The Government has once again said it is not considering a wealth, death, or inheritance tax - despite speculation from Opposition parties it is "preparing" for it.
An inheritance tax is imposed on people who are bequeathed or get assets from the estate of someone who's died, also referred to as a death tax.
A wealth tax is levied on assets owned by a taxpayer and can apply to a range of types, including cash, bank deposits, shares, fixed assets, personal cars, real property, pension plans, money funds, owner-occupied housing, and trusts.
An Official Information Act request sent to Minister for Revenue David Parker in May asked if he'd considered a wealth or inheritance tax at any point, but he refused the request because that information doesn't exist.
But recently, Opposition party leaders have speculated that a wealth, death, or inheritance tax could be on the horizon.
This is because in Budget 2021, $5 million was secured for the next two years for Inland Revenue and Treasury to research the level of tax high-wealth New Zealanders are paying.
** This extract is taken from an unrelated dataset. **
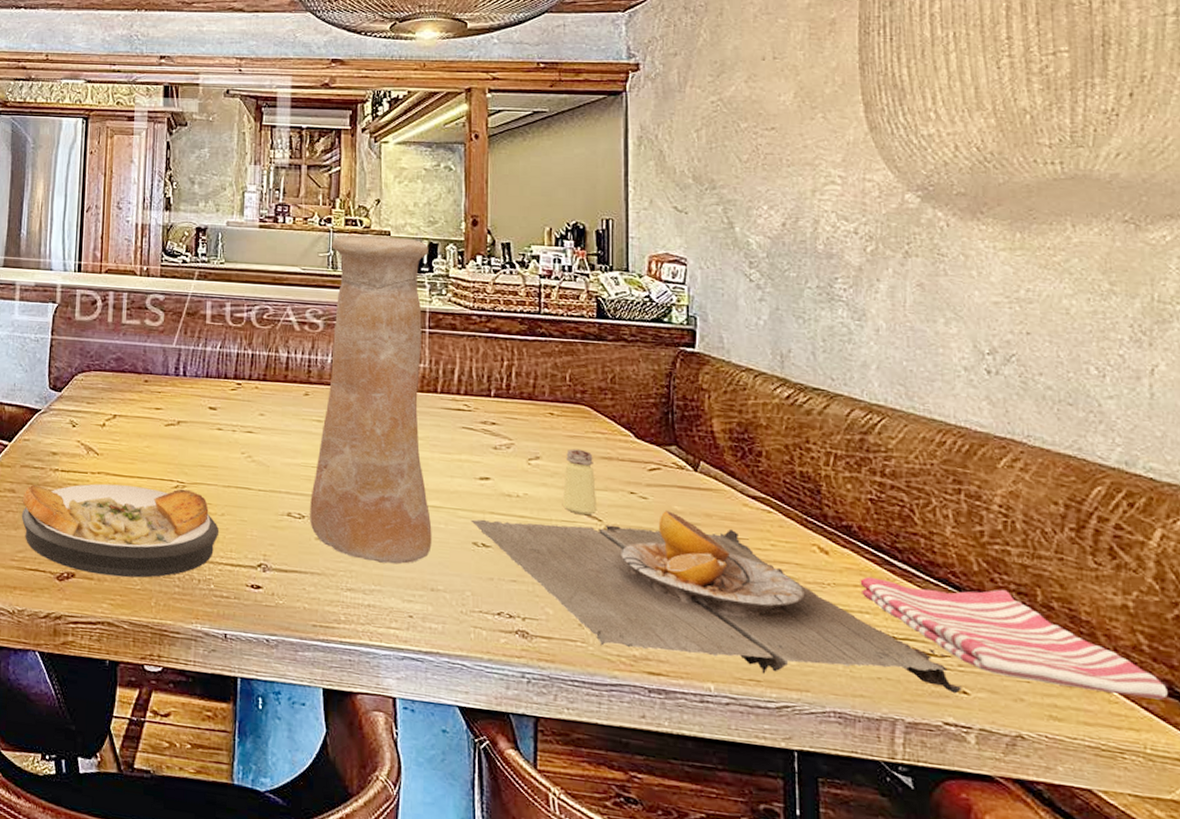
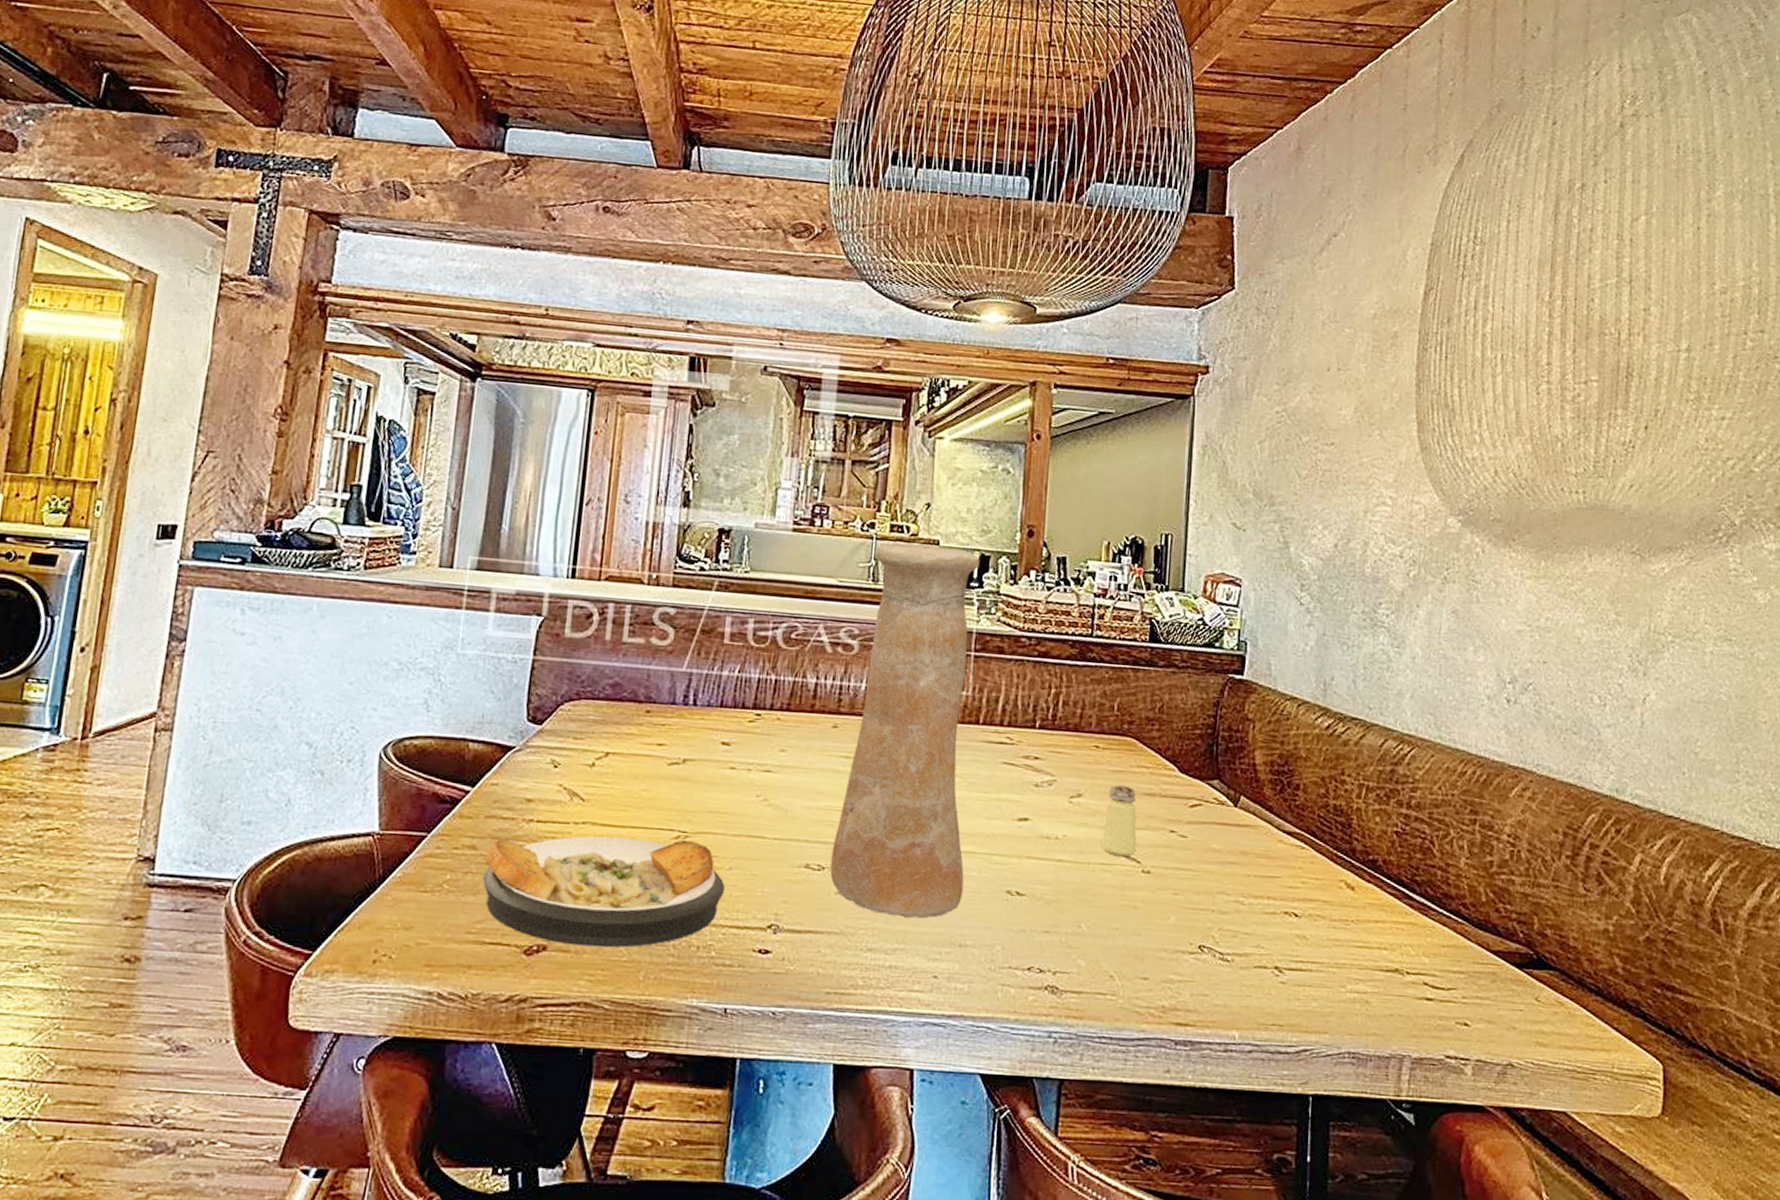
plate: present [471,511,962,694] -> none [1006,850,1463,1026]
dish towel: present [860,576,1168,700] -> none [1381,911,1635,1020]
ACT Party leader David Seymour said on Sunday the Government is "clearly gearing up for an inheritance tax" as a result of this funding and is "preparing another tax grab".
"A better way to fight inequality would be if kids were going to school and infrastructure was being built so there is opportunity," he said.
"Instead, we have a Government more interested in redistributing wealth than allowing the opportunities to create it."
National Party leader Judith Collins also believes an inheritance tax could be on the way, tweeting on Monday: "Mark my words... Jacinda Ardern once ruled out a death tax. Expect a 'softening up' for Kiwis to get a death tax."
The Prime Minister said on the election campaign trail in 2017 an inheritance tax wasn't an option for a Labour-led Government.
A spokesperson for Parker told Newshub a wealth, death, or inheritance tax is still "not being considered". They also pointed to Labour's 2020 manifesto that says other than the 39 percent tax rate for income over $180,000, there would be no major tax changes under this Government.
In early June, Parker appeared before Parliament's Finance and Expenditure Committee to answer questions about his portfolio's wins in Budget 2021.
Green MP Chlöe Swarbrick quizzed him on Inland Revenue's research and asked what he would do if it's found the wealthiest aren't paying their "fair share" of tax.
"Perhaps nothing," he said. "It just gives us an information base on which to base future decisions."
He again reiterated there won't be any new taxes this term, other than the new 39 percent tax rate for income over $180,000.
National Party MP Nicola Willis asked him whether there's anything more than just a research unit that will give Parker the database to later campaign for a wealth, inheritance, or death tax at the next election.
"I'm not planning a wealth, inheritance, or death tax, and I'm not seeking advice from my ministry on those issues, so the answer to those questions is it isn't any of those things," he said.
The Green Party has previously called for a wealth tax for those whose net wealth is over $1 million. They estimate this would be about 6 percent of New Zealanders who would be required to pay 1 percent tax on assets over the $1 million threshold. Their policy didn't include mortgages or other debts.
Again in their 2020 election campaign, Labour ruled out implementing a wealth tax.